◆ **WHAT IS REQUIRED**: Exactly as written, return all the data, leaving its pictures behind.

======== EXTRACTED ENTRIES ========

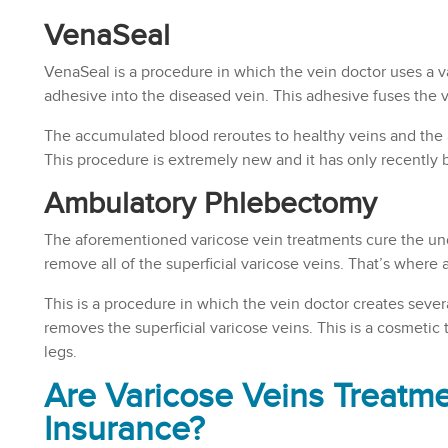
VenaSeal
VenaSeal is a procedure in which the vein doctor uses a va
adhesive into the diseased vein. This adhesive fuses the ve
The accumulated blood reroutes to healthy veins and the 
This procedure is extremely new and it has only recently
Ambulatory Phlebectomy
The aforementioned varicose vein treatments cure the und
remove all of the superficial varicose veins. That’s wher
This is a procedure in which the vein doctor creates severa
removes the superficial varicose veins. This is a cosmeti
legs.
Are Varicose Veins Treatm
Insurance?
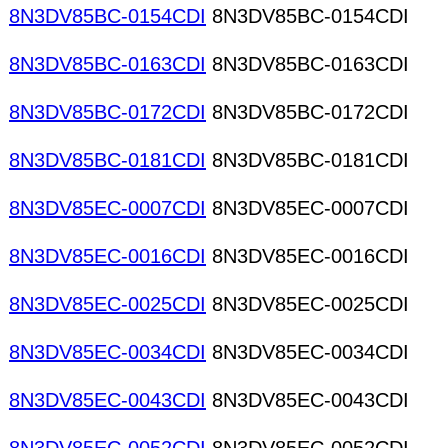
8N3DV85BC-0154CDI
8N3DV85BC-0154CDI
8N3DV85BC-0163CDI
8N3DV85BC-0163CDI
8N3DV85BC-0172CDI
8N3DV85BC-0172CDI
8N3DV85BC-0181CDI
8N3DV85BC-0181CDI
8N3DV85EC-0007CDI
8N3DV85EC-0007CDI
8N3DV85EC-0016CDI
8N3DV85EC-0016CDI
8N3DV85EC-0025CDI
8N3DV85EC-0025CDI
8N3DV85EC-0034CDI
8N3DV85EC-0034CDI
8N3DV85EC-0043CDI
8N3DV85EC-0043CDI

========

◆ **ANSWER FOR THIS EXERCISE**:
VenaSeal
VenaSeal is a procedure in which the vein doctor uses a va
adhesive into the diseased vein. This adhesive fuses the ve
The accumulated blood reroutes to healthy veins and the 
This procedure is extremely new and it has only recently
Ambulatory Phlebectomy
The aforementioned varicose vein treatments cure the und
remove all of the superficial varicose veins. That’s wher
This is a procedure in which the vein doctor creates severa
removes the superficial varicose veins. This is a cosmeti
legs.
Are Varicose Veins Treatm
Insurance?
8N3DV85BC-0154CDI
8N3DV85BC-0154CDI
8N3DV85BC-0163CDI
8N3DV85BC-0163CDI
8N3DV85BC-0172CDI
8N3DV85BC-0172CDI
8N3DV85BC-0181CDI
8N3DV85BC-0181CDI
8N3DV85EC-0007CDI
8N3DV85EC-0007CDI
8N3DV85EC-0016CDI
8N3DV85EC-0016CDI
8N3DV85EC-0025CDI
8N3DV85EC-0025CDI
8N3DV85EC-0034CDI
8N3DV85EC-0034CDI
8N3DV85EC-0043CDI
8N3DV85EC-0043CDI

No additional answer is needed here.